In my previous blog on Optimizing ClickHouse Queries, we explored how ClickHouse stores data in granules and when to use data skipping indexes and projections to reduce unnecessary full-table scans. If you haven’t read it yet, you can find it here:
👉 Optimizing ClickHouse Queries: From Data Skipping Indexes to Projections
Now, In this follow-up Blog, we focus on adding and benchmarking projections in ClickHouse to measure real performance improvements. The goal is to design projections, benchmark query performance before and after optimization, and verify how ClickHouse chooses projection over scanning the entire fact table.
This article covers:
- Identifying frequent aggregation queries.
- Designing and applying projections.
- Before and after performance benchmarks.
- Checking optimizer behavior using
EXPLAIN. - What happens when projections are removed (fallback behavior).
All experiments in this blog, uses the previously defined uk.uk_price_paid_fact table. Keeping the dataset constant helps us measure performance changes accurately.

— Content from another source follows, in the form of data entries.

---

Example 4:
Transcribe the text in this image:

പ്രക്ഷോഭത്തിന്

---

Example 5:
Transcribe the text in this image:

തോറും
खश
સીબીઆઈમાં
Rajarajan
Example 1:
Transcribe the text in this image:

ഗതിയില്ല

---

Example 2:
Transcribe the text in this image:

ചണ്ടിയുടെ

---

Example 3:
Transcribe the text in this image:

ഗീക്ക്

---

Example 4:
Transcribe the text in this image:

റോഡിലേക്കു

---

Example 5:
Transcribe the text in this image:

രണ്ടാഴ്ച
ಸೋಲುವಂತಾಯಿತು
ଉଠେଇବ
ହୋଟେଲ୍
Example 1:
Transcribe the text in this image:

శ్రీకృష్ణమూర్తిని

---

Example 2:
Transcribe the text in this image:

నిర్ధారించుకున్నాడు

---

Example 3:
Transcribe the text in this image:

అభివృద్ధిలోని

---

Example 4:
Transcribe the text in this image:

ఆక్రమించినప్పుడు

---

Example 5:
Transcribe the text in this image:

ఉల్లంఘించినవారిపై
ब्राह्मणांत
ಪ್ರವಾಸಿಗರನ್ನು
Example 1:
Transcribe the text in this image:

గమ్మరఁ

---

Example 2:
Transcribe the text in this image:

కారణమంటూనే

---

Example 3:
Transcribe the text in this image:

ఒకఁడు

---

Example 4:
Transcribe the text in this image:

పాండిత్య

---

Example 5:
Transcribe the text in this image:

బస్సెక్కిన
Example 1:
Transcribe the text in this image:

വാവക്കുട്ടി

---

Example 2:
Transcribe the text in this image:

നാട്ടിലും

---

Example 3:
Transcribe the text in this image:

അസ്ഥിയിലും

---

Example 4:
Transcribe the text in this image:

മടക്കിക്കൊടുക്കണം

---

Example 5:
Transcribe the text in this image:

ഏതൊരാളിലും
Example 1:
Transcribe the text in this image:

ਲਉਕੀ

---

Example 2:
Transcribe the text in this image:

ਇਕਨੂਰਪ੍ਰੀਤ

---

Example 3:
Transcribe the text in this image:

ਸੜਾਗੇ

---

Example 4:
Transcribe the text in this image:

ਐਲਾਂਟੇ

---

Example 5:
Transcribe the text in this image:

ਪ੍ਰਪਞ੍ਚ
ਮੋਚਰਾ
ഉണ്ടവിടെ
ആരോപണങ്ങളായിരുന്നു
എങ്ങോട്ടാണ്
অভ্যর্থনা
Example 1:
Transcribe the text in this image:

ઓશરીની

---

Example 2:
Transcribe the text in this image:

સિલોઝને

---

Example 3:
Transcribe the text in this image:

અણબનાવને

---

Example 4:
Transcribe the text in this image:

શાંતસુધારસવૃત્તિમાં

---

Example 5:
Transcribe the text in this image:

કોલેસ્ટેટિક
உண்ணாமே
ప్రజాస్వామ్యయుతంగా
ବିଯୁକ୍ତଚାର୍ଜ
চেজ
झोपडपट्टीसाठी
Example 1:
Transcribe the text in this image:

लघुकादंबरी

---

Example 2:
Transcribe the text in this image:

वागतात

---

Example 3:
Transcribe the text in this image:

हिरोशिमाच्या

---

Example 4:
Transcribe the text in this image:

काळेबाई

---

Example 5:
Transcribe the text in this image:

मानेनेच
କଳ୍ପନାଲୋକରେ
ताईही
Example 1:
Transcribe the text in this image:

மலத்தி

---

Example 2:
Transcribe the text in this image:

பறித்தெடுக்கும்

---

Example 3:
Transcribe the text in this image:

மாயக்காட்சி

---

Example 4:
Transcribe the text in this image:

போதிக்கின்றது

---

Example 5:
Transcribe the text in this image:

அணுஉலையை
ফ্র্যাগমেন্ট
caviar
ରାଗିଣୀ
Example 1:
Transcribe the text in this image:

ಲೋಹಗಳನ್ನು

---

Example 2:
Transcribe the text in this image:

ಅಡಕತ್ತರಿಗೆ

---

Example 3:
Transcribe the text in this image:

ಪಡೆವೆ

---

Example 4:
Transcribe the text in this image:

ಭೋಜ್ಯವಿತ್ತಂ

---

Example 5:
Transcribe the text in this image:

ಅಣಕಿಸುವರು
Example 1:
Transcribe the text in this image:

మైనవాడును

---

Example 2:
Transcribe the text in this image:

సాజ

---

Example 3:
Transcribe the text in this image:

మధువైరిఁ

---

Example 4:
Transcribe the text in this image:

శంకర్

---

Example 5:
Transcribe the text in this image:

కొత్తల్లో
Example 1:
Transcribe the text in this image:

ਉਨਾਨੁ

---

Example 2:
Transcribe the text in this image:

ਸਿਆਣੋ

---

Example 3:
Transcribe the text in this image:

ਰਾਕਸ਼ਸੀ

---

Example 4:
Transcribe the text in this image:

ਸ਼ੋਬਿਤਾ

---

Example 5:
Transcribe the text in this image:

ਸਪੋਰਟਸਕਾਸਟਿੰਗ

Identifying Frequent Aggregation Queries
The first step in optimizing ClickHouse queries using projections is finding repeated aggregation patterns.

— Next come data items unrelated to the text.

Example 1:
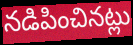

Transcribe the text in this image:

నడిపించినట్లు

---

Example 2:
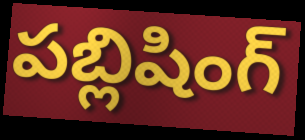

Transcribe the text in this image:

పబ్లిషింగ్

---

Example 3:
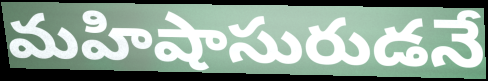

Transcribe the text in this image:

మహిషాసురుడనే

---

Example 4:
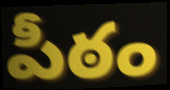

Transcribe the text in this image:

పీఠం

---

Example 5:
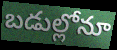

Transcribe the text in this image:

బడుల్లోనూ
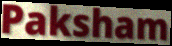
Paksham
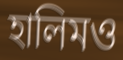
হালিমও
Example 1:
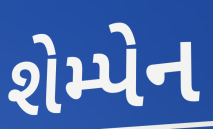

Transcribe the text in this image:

શેમ્પેન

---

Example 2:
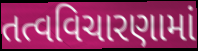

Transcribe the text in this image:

તત્વવિચારણામાં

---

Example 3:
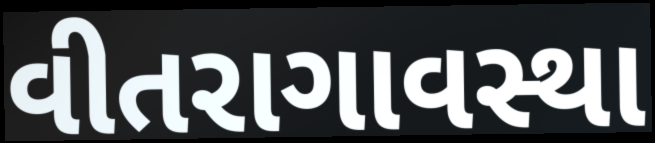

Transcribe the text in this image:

વીતરાગાવસ્થા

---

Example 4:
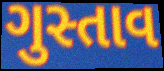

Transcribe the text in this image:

ગુસ્તાવ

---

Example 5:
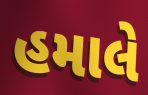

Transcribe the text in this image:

હમાલે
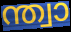
ന്ത്വാ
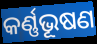
କର୍ଣ୍ଣଭୂଷଣ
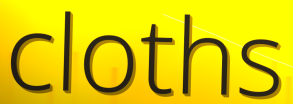
cloths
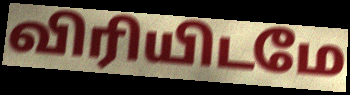
விரியிடமே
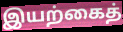
இயற்கைத்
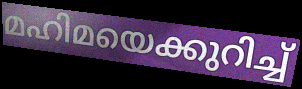
മഹിമയെക്കുറിച്ച്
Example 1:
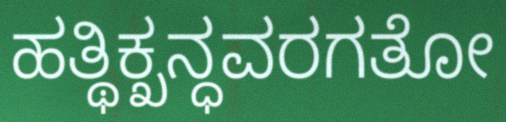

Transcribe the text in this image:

ಹತ್ಥಿಕ್ಖನ್ಧವರಗತೋ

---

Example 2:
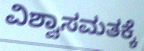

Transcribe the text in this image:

ವಿಶ್ವಾಸಮತಕ್ಕೆ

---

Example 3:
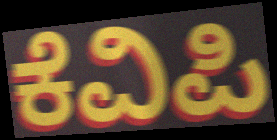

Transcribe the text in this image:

ಕೆವಿಪಿ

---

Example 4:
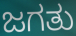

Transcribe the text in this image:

ಜಗತು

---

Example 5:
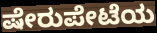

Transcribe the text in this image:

ಷೇರುಪೇಟೆಯ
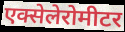
एक्सेलेरोमीटर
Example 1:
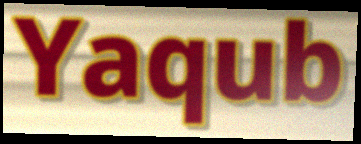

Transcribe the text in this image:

Yaqub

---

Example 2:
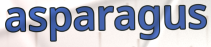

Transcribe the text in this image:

asparagus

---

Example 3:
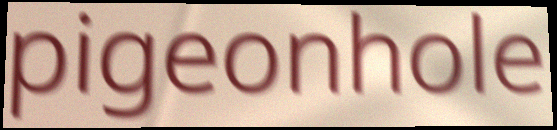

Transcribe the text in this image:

pigeonhole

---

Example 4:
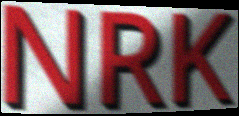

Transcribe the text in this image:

NRK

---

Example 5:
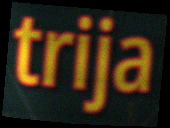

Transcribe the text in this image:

trija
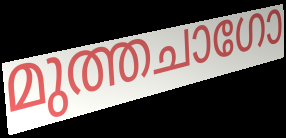
മുത്തചാഗോ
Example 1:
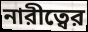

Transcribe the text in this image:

নারীত্বের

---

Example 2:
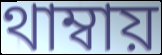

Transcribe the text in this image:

থাম্বায়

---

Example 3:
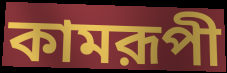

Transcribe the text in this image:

কামরূপী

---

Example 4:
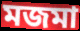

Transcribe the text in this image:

মজমা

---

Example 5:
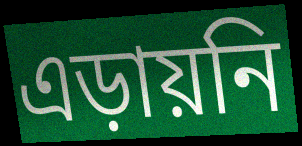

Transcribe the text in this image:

এড়ায়নি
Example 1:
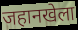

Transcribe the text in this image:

जहानखेला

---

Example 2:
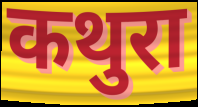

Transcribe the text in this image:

कथुरा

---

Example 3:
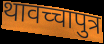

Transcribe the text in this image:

थावच्चापुत्र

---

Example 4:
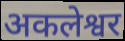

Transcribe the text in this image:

अकलेश्वर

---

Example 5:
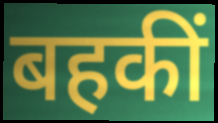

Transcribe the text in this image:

बहकीं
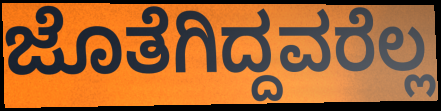
ಜೊತೆಗಿದ್ದವರೆಲ್ಲ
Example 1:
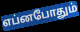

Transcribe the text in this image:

எப்னபோதும்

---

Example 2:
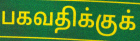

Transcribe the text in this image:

பகவதிக்குக்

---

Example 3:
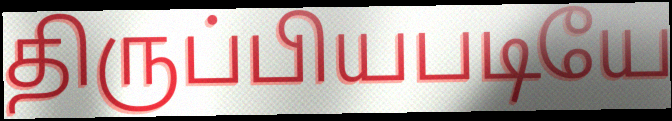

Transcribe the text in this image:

திருப்பியபடியே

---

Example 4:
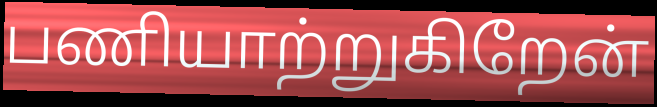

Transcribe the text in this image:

பணியாற்றுகிறேன்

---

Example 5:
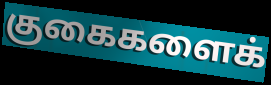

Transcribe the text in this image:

குகைகளைக்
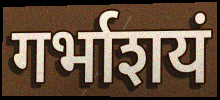
गर्भाशयं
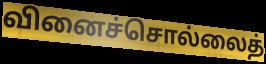
வினைச்சொல்லைத்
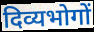
दिव्यभोगों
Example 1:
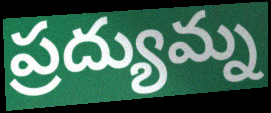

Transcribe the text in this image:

ప్రద్యుమ్న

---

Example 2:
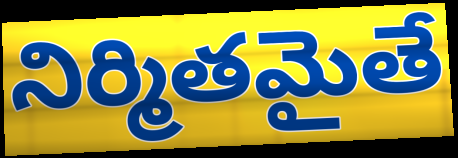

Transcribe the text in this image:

నిర్మితమైతే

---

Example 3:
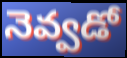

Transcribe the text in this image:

నెవ్వడో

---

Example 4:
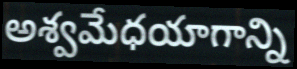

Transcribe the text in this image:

అశ్వమేధయాగాన్ని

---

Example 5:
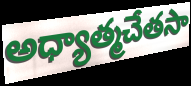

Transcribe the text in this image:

అధ్యాత్మచేతసా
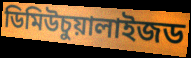
ডিমিউচুয়ালাইজড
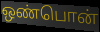
ஒண்பொன்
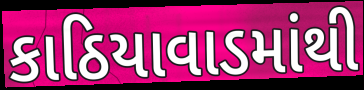
કાઠિયાવાડમાંથી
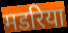
मडरिया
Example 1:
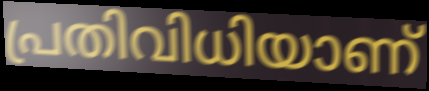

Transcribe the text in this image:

പ്രതിവിധിയാണ്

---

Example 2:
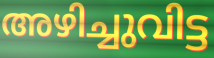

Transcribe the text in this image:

അഴിച്ചുവിട്ട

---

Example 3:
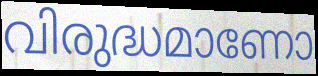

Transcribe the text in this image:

വിരുദ്ധമാണോ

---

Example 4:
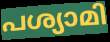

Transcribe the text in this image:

പശ്യാമി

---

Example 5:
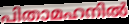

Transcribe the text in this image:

Such patterns can be identified either by analyzing common business or reporting queries, or by examining historical query logs
From query logs and workload analysis, we observed frequent queries like:
SELECT
query,
read_rows
FROM system.query_log
WHERE (type = 'QueryFinish') AND (query ILIKE '%uk_price_paid_fact%')
ORDER BY read_rows DESC
LIMIT 10
Query 1 — Average Price per County
SELECT county, avg(price)
FROM uk.uk_price_paid_fact
GROUP BY county;
Query 2 — Monthly Sales Trend
SELECT toStartOfMonth(date) AS month, sum(price)

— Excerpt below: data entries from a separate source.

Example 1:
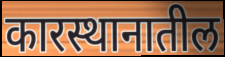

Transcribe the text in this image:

कारस्थानातील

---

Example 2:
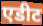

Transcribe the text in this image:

एडीट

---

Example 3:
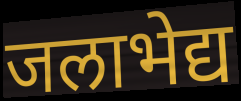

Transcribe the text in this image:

जलाभेद्य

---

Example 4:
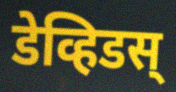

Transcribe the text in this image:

डेव्हिडस्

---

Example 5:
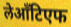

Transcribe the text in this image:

लेआँटिएफ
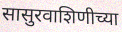
सासुरवाशिणीच्या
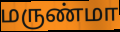
மருண்மா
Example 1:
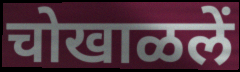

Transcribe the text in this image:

चोखाळलें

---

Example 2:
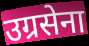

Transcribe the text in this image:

उग्रसेना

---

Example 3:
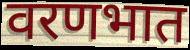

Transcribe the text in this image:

वरणभात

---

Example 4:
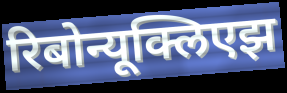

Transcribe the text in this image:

रिबोन्यूक्लिएझ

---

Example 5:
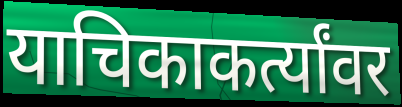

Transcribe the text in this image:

याचिकाकर्त्यांवर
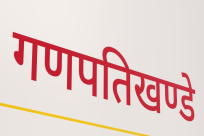
गणपतिखण्डे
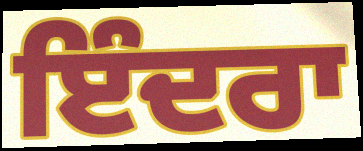
ਇੰਦਰਾ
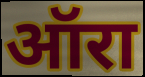
ऑरा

FROM uk.uk_price_paid_fact
GROUP BY month;
Query 3 — Postcode-Level Analysis
SELECT postcode1, postcode2, avg(price)
FROM uk.uk_price_paid_fact
GROUP BY postcode1, postcode2;
All these queries use aggregation functions. In addition, they scan large portions of the fact table. Because they run frequently in reporting workloads, they are perfect candidates for projections.
Baseline Benchmark (Without Projection)
Before adding a projection, we measure the baseline performance.
Disable projections if already enabled:
SET allow_experimental_projection_optimization = 0;
Next, run one of the heavy queries:
EX: SELECT postcode1, postcode2, avg(price)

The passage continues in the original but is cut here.